### Aim of the exercise
Work out how many lines in the listing below carry the word "xChannelSelector". Give that number alone.

### Data
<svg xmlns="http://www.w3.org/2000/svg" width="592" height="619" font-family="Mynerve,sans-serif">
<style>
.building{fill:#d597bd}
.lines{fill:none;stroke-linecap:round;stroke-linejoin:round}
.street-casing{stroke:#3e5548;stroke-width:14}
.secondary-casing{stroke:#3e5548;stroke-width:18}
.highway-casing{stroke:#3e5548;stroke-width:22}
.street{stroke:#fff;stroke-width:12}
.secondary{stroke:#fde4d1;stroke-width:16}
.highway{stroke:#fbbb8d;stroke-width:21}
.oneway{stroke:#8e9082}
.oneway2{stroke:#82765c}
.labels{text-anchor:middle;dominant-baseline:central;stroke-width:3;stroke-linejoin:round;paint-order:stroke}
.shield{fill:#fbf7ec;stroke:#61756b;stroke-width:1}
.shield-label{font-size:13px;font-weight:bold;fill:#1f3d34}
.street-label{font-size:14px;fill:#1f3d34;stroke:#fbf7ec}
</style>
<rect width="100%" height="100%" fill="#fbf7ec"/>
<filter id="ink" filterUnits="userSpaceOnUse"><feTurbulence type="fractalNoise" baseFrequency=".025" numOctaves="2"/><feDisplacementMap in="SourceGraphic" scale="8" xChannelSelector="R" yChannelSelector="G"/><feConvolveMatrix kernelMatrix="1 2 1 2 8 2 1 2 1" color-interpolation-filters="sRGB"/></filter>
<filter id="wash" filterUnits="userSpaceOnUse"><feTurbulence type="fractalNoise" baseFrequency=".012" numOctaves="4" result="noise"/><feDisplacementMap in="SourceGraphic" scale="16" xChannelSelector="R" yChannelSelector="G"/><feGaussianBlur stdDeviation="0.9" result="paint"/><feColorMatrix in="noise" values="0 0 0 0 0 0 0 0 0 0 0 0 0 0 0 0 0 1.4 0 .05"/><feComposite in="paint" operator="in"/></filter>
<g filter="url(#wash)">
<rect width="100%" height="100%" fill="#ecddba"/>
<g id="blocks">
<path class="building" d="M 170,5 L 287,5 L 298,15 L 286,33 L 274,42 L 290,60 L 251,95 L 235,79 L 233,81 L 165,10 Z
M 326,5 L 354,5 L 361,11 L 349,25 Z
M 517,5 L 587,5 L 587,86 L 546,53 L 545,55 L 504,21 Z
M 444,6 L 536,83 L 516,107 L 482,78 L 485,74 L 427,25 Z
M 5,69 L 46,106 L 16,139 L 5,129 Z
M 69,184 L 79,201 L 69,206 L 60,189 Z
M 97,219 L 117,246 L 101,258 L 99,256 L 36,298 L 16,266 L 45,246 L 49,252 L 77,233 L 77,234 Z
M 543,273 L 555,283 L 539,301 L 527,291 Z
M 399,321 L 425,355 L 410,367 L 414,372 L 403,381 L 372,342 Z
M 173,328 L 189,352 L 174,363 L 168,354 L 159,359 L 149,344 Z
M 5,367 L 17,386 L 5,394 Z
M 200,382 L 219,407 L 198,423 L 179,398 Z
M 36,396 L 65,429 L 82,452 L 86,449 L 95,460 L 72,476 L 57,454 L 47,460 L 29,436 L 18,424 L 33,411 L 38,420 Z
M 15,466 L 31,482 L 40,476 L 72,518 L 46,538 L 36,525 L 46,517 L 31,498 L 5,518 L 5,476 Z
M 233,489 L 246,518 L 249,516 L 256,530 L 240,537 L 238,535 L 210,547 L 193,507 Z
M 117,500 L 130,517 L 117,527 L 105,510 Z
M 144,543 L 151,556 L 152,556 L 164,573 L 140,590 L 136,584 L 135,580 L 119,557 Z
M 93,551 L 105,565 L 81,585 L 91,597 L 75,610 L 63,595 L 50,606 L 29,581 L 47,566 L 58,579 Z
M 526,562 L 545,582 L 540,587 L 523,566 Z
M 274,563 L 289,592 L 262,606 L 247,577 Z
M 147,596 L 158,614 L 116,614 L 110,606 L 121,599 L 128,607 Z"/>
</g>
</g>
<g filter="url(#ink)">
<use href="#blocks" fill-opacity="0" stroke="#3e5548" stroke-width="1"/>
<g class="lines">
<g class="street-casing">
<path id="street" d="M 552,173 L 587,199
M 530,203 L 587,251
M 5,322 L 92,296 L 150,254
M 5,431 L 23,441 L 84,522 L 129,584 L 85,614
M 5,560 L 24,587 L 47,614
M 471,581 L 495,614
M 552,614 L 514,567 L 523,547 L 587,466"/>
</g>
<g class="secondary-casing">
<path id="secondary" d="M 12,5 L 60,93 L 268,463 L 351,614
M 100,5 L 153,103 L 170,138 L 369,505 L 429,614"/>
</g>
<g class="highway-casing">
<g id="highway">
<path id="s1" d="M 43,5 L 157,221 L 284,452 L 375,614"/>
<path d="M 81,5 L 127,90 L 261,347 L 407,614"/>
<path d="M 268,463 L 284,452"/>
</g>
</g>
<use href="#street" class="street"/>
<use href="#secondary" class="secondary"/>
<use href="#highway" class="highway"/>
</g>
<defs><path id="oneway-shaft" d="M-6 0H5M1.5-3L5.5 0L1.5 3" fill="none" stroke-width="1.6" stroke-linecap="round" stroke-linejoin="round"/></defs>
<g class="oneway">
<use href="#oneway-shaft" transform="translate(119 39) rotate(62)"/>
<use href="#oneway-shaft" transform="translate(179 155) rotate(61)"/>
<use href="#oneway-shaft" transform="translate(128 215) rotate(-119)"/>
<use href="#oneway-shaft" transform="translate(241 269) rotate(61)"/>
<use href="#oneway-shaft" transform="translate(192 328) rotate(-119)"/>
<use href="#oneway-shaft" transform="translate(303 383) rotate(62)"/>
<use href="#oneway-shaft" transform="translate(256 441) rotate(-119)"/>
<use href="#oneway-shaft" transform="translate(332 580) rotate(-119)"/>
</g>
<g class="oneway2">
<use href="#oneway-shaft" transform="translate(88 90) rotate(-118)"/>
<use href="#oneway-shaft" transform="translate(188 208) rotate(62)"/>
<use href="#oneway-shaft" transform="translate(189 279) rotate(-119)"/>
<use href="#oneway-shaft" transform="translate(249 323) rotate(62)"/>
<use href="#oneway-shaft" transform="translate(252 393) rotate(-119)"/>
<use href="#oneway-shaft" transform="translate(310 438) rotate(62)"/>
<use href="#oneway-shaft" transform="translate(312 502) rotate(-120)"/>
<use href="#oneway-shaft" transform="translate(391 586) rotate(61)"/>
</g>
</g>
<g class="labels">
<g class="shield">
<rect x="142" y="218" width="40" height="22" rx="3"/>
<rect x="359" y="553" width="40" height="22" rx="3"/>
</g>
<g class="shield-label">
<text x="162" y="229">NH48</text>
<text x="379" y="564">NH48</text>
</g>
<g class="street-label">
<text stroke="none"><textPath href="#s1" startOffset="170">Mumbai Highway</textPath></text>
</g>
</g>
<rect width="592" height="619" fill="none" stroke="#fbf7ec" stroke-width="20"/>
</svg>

### Your response
2